A new point-of-care assay to detect human papillomavirus (HPV) DNA requires just six user steps, gives results in under 45 minutes and costs less than $5 (£3.90) per test. Its developers hope it can fill a critical gap in resource-limited settings where the HPV rates are highest.

NATflow instrument and consumables

Source: © Imran Vohra

The NATflow platform is projected to cost less than $5 per test, and less than $1000 for the associated instruments including the dual-chamber heater shown above and a minicentrifuge (not shown)

Despite the existence of a highly effective HPV vaccine and other prevention methods, cervical cancer continues to burden healthcare systems significantly, particularly in low- and middle-income countries. Directly detecting viral DNA using nucleic acid amplification tests is more effective than cytological methods such as Papanicolaou tests, also known as pap smears. However, the availability of equipment, reagents and trained personnel, and the associated costs, have posed a challenge to implementing these methods in resource-poor environments.
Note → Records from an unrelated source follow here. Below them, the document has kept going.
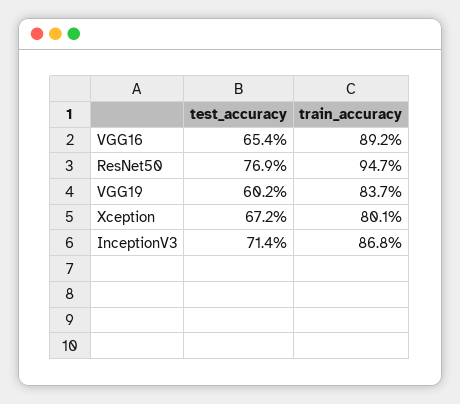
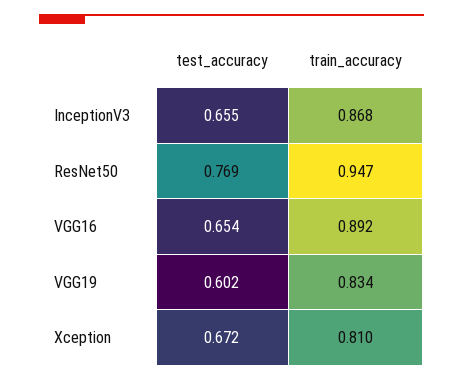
  {
    "test_accuracy": {
      "VGG16": 0.654,
      "ResNet50": 0.769,
      "VGG19": 0.602,
      "Xception": 0.672,
-     "InceptionV3": 0.714
+     "InceptionV3": 0.655
    },
    "train_accuracy": {
      "VGG16": 0.892,
      "ResNet50": 0.947,
-     "VGG19": 0.837,
+     "VGG19": 0.834,
-     "Xception": 0.801,
+     "Xception": 0.81,
      "InceptionV3": 0.868
    }
  }

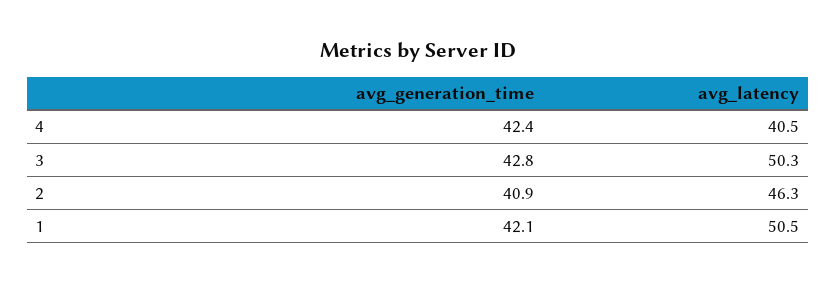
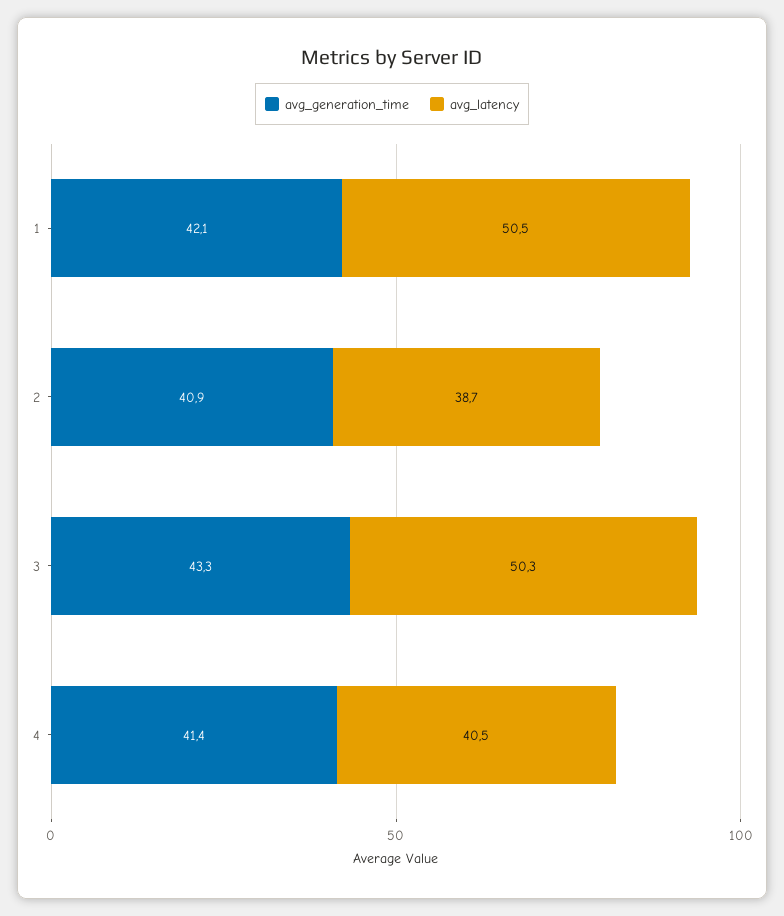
  {
    "avg_generation_time": {
-     "4": 42.4,
+     "4": 41.4,
-     "3": 42.8,
+     "3": 43.3,
      "2": 40.9,
      "1": 42.1
    },
    "avg_latency": {
      "4": 40.5,
      "3": 50.3,
-     "2": 46.3,
+     "2": 38.7,
      "1": 50.5
    }
  }

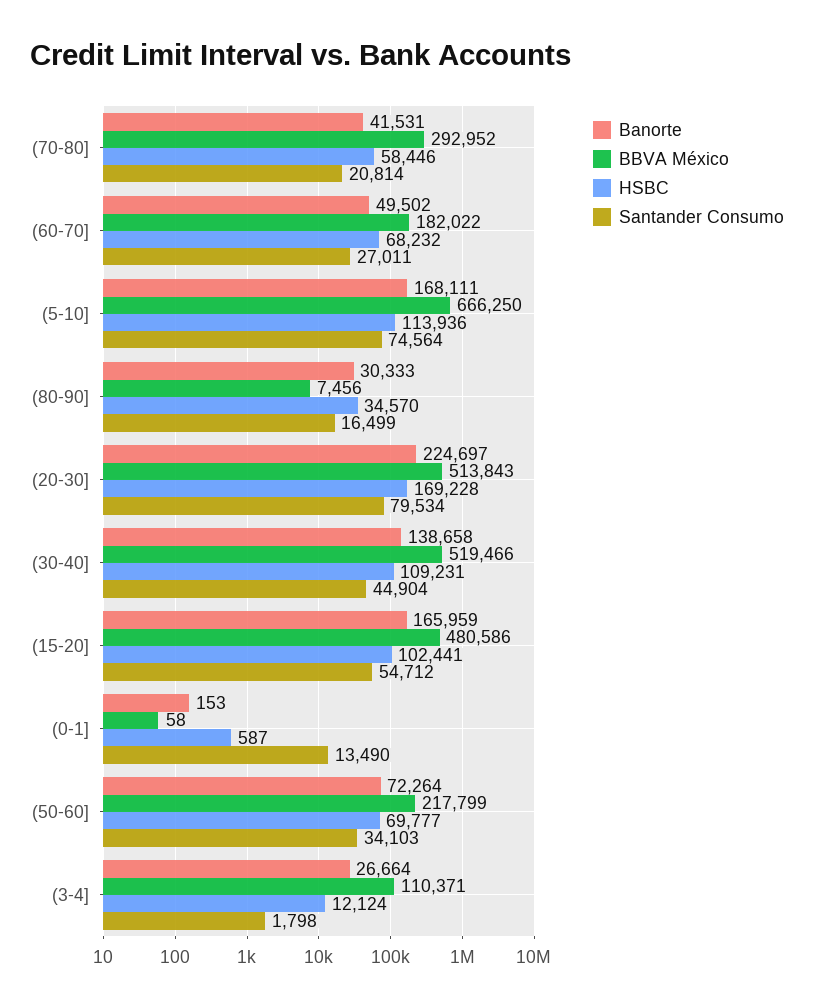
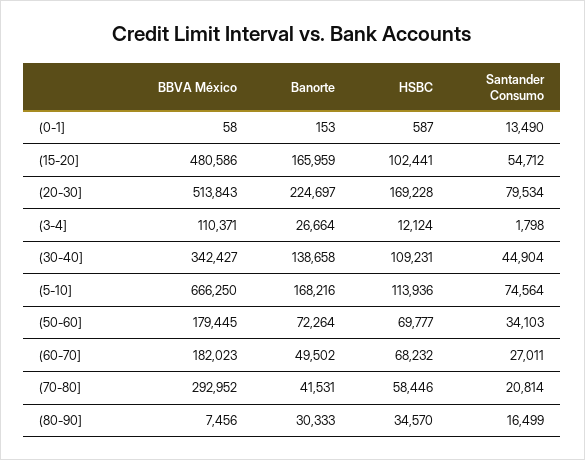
  {
    "Banorte": {
      "(70-80]": 41531,
      "(60-70]": 49502,
-     "(5-10]": 168111,
+     "(5-10]": 168216,
      "(80-90]": 30333,
      "(20-30]": 224697,
      "(30-40]": 138658,
      "(15-20]": 165959,
      "(0-1]": 153,
      "(50-60]": 72264,
      "(3-4]": 26664
    },
    "BBVA México": {
      "(70-80]": 292952,
-     "(60-70]": 182022,
+     "(60-70]": 182023,
      "(5-10]": 666250,
      "(80-90]": 7456,
      "(20-30]": 513843,
-     "(30-40]": 519466,
+     "(30-40]": 342427,
      "(15-20]": 480586,
      "(0-1]": 58,
-     "(50-60]": 217799,
+     "(50-60]": 179445,
      "(3-4]": 110371
    },
    "HSBC": {
      "(70-80]": 58446,
      "(60-70]": 68232,
      "(5-10]": 113936,
      "(80-90]": 34570,
      "(20-30]": 169228,
      "(30-40]": 109231,
      "(15-20]": 102441,
      "(0-1]": 587,
      "(50-60]": 69777,
      "(3-4]": 12124
    },
    "Santander Consumo": {
      "(70-80]": 20814,
      "(60-70]": 27011,
      "(5-10]": 74564,
      "(80-90]": 16499,
      "(20-30]": 79534,
      "(30-40]": 44904,
      "(15-20]": 54712,
      "(0-1]": 13490,
      "(50-60]": 34103,
      "(3-4]": 1798
    }
  }

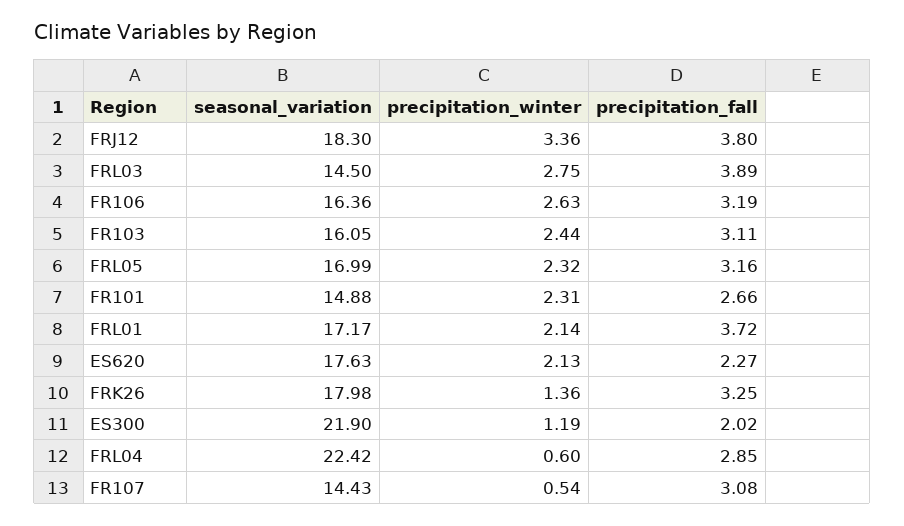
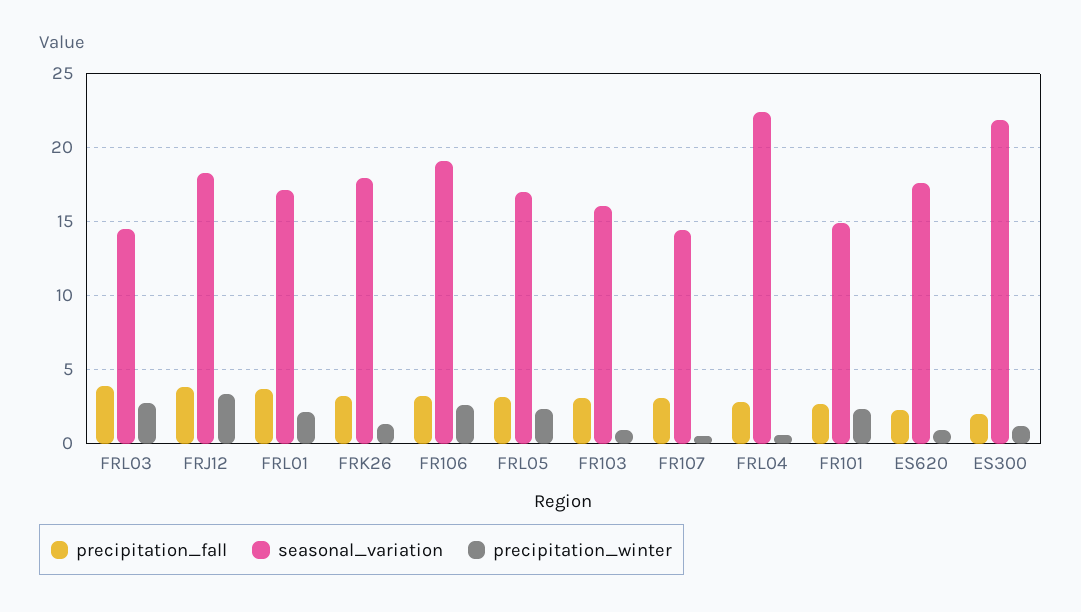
  {
    "seasonal_variation": {
      "FRJ12": 18.3,
      "FRL03": 14.5,
-     "FR106": 16.36,
+     "FR106": 19,
      "FR103": 16.05,
      "FRL05": 16.99,
      "FR101": 14.88,
      "FRL01": 17.17,
      "ES620": 17.63,
      "FRK26": 17.98,
      "ES300": 21.9,
      "FRL04": 22.42,
      "FR107": 14.43
    },
    "precipitation_winter": {
      "FRJ12": 3.36,
      "FRL03": 2.75,
      "FR106": 2.63,
-     "FR103": 2.44,
+     "FR103": 1,
      "FRL05": 2.32,
      "FR101": 2.31,
      "FRL01": 2.14,
-     "ES620": 2.13,
+     "ES620": 1,
      "FRK26": 1.36,
      "ES300": 1.19,
      "FRL04": 0.6,
      "FR107": 0.54
    },
    "precipitation_fall": {
      "FRJ12": 3.8,
      "FRL03": 3.89,
      "FR106": 3.19,
      "FR103": 3.11,
      "FRL05": 3.16,
      "FR101": 2.66,
      "FRL01": 3.72,
      "ES620": 2.27,
      "FRK26": 3.25,
      "ES300": 2.02,
      "FRL04": 2.85,
      "FR107": 3.08
    }
  }

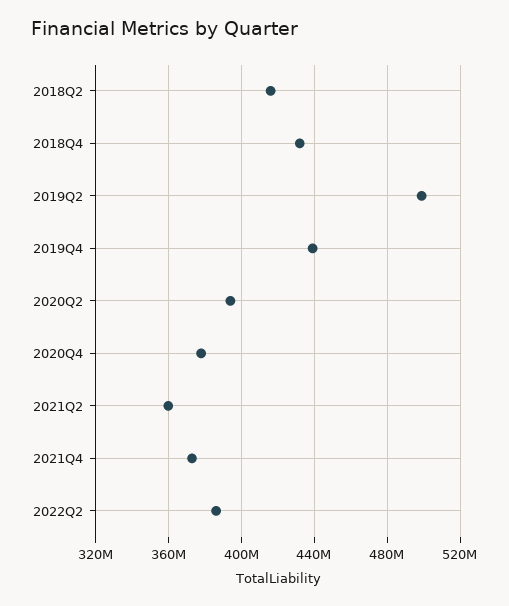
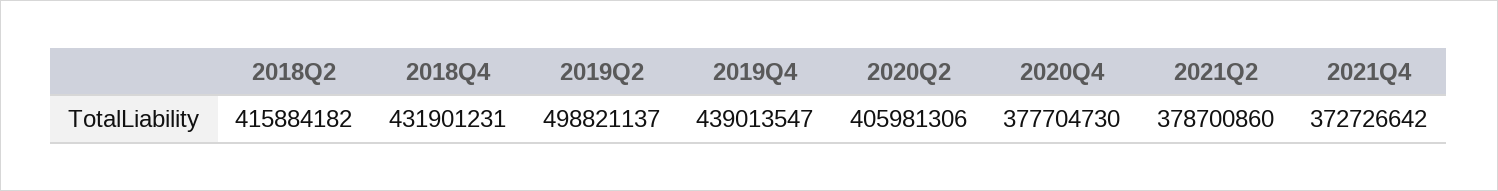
  {
    "2018Q2": 415884182,
    "2018Q4": 431901231,
    "2019Q2": 498821137,
    "2019Q4": 439013547,
-   "2020Q2": 395000000,
+   "2020Q2": 405981306,
    "2020Q4": 377704730,
-   "2021Q2": 360000000,
+   "2021Q2": 378700860,
-   "2021Q4": 372726642,
+   "2021Q4": 372726642
-   "2022Q2": 385000000
  }

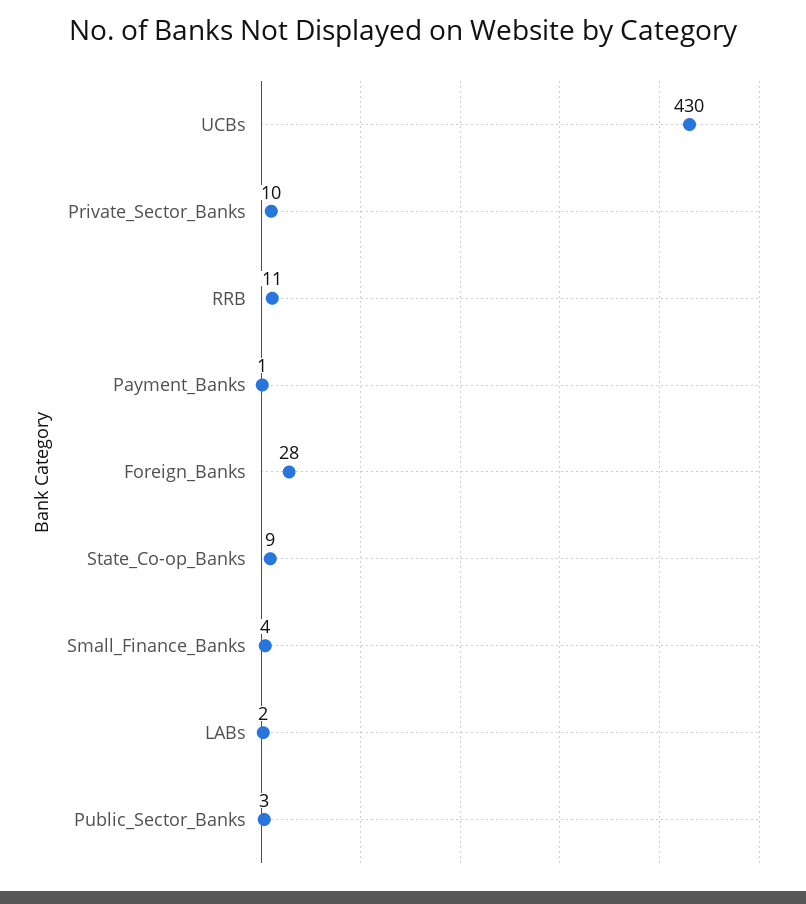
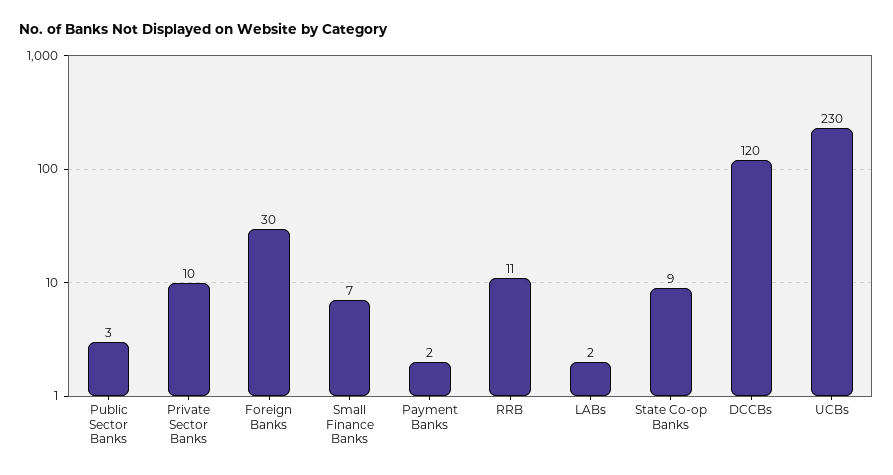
  {
-   "UCBs": 430,
+   "UCBs": 230,
    "Private_Sector_Banks": 10,
    "RRB": 11,
-   "Payment_Banks": 1,
+   "Payment_Banks": 2,
-   "Foreign_Banks": 28,
+   "Foreign_Banks": 30,
    "State_Co-op_Banks": 9,
-   "Small_Finance_Banks": 4,
+   "Small_Finance_Banks": 7,
    "LABs": 2,
-   "Public_Sector_Banks": 3
+   "Public_Sector_Banks": 3,
+   "DCCBs": 120
  }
A multidisciplinary team of researchers led by Kathryn Kundrod and Rebecca Richards-Kortum from Rice University in Texas, US, has attempted to address this global disparity by developing an affordable and simple HPV DNA test. Their technique tests cervicovaginal swabs for the two types of HPV DNA that account for over 70% of cervical cancer cases, HPV16 and HPV18. It avoids the need for temperature cycling by using recombinase polymerase amplification instead of polymerase chain reaction. The time and cost associated with processing samples are reduced by using recombinase enzymes to separate DNA strands instead of heat.

After amplification, each DNA copy contains two antigens that are then captured on a lateral flow test that ‘works just like a rapid covid test’ according to Kundrod. The test features three signals – a control line that captures streptavidin-conjugated gold nanoshells that are added to the patient sample pre-amplification, and two HPV lines with anti-fluorescein and anti-digoxigenin antibodies for HPV16 and HPV18 respectively. The disposable test cartridges are designed to prevent workspace contamination that can lead to false positive results.

Figure

Source: Courtesy of Richards-Kortum Lab/Rice University

The six-step process for screening samples provides results within 45 minutes

The scientists tested their assay in both a high-resource setting in the US using samples collected by a healthcare provider, and also a low-resource setting in Mozambique using patient-collected samples. While both trials demonstrated a clinically relevant limit of detection, the self-collected samples showed an increased cellularity that diminished assay performance. ‘Further work is needed to improve sample preparation for these types of samples,’ explains Richards-Kortum. ‘We think it illustrates why it is so important to include test evaluation in low-resource settings at an early stage.’

‘Self-collected samples are something that’s really something of interest in the field,’ says Jacqueline Linnes, who researches point-of-care diagnostics and global health technologies at Purdue University. ‘It’s much more private for the patients.’ This resonates with Kundrod and Richards-Kortum’s observation that over 90% of patients in the study’s Mozambique cohort chose to self-collect.

The next steps for the team are ‘to improve sample preparation and expand the number of HPV types included in the assay’ says Richards-Kortum. However, Linnes notes that this will be no small feat. ‘Whenever you’re multiplexing, there’s a chance that your primer sets are going to cross react, and then you’ll end up with false positives when you’re just throwing more things into that soup,’ she notes.